RBS, the Royal Bank of Scotland remain on a 'reduce' rating despite booking a £2bn swing to profit in its Q1 statement.
The bank which is trading at 49.29p today remains on a 'weak sell' at Nomura say that Q1 trading implies that annualised earnings will not reach the levels required to justify the current market cap.
Furthermore, they say that EU-mandated disposals could lose the group up to £2bn further diluting any share earnings.
"Annualising the Q1 profit trends implies EPS of 4.9p in our view." said Robert Law, "However this assumes GBM sustains its Q1 results, which we regard as optimistic."
"We estimate these two factors reduce normalised Profit Before Tax by up to £2 bn from the Q1 run rate, reduce normalised EPS to some 3.7p."
The group's profits remain in-line with expectations with the investment bank predicting lower impairments, non-core ahead and core businesses in line.
"Management indicates on track or ahead of plan." Law said, adding that the group would be unlikely to have surplus capital soon, and that its target price of 31p would remain for now.
Richard Hunter, Head of UK Equities at Hargreaves Lansdown Stockbrokers, offered this comment:
"The update has been subsumed into the wider financial sector weakness this morning, itself a result of the ongoing European crisis and a mini-meltdown on Wall Street yesterday.
Even so, there are some grounds for optimism within the statement, notwithstanding the challenges facing the macro economic environment. The overall loss figure has significantly reduced on a comparative basis, whilst impairments have fallen once again. The Global Banking unit continues to contribute strong profits, although sharply down on the previous year where the trading opportunities were described as "exceptional". The bank remained cautious that any wider recovery was still subject to corrections such as the one currently being encountered, whilst in terms of its overall five year plan, it was on track, albeit with much still to be done.

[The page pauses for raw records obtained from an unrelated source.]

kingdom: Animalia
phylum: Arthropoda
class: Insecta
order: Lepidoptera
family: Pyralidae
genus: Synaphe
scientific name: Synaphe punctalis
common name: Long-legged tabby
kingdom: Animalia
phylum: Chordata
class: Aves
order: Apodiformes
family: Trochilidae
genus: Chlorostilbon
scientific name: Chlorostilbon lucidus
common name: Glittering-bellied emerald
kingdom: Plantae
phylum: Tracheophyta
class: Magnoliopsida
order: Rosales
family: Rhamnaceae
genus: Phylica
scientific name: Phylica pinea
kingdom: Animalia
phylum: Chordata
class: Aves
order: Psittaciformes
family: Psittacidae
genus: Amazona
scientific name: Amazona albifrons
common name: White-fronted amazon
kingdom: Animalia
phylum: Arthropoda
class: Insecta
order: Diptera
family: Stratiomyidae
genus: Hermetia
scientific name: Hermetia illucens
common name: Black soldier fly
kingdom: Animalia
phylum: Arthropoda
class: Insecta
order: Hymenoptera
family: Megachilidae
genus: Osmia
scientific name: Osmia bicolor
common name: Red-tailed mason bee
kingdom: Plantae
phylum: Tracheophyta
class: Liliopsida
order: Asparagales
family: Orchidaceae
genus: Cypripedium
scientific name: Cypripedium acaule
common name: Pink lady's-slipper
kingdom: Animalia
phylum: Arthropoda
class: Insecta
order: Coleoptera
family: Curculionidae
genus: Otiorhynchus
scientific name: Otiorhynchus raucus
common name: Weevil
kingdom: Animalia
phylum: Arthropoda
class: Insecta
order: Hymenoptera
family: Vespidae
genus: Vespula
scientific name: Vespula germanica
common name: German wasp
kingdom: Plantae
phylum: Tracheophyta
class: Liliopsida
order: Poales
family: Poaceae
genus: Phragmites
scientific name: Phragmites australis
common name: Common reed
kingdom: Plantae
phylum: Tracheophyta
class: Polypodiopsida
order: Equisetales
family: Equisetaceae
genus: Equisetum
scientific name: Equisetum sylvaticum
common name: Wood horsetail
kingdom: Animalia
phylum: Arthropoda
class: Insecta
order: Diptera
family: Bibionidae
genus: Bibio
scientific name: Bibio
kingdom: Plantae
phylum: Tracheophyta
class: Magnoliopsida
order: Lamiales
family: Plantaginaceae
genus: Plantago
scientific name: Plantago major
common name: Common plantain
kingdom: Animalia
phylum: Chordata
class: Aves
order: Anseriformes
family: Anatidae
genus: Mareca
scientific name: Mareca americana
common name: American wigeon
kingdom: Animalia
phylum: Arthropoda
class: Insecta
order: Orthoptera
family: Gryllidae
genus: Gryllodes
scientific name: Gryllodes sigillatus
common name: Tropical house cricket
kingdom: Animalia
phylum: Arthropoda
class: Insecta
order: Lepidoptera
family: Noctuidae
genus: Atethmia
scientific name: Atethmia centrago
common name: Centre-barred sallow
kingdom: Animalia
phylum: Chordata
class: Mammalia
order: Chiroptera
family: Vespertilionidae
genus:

The shares have had a reasonable run of late, rising 49% over the last three months, although this was from a low base. The overhang of the government holding, little prospect for a return to the payment of the dividend and a difficult return to recovery will all continue to weigh on the shares, with there being little likelihood of an improvement to the general market view of a weak hold."
Both broker and investment bank are more hopeful on Barclays and Lloyds which Law describes as 'better value'.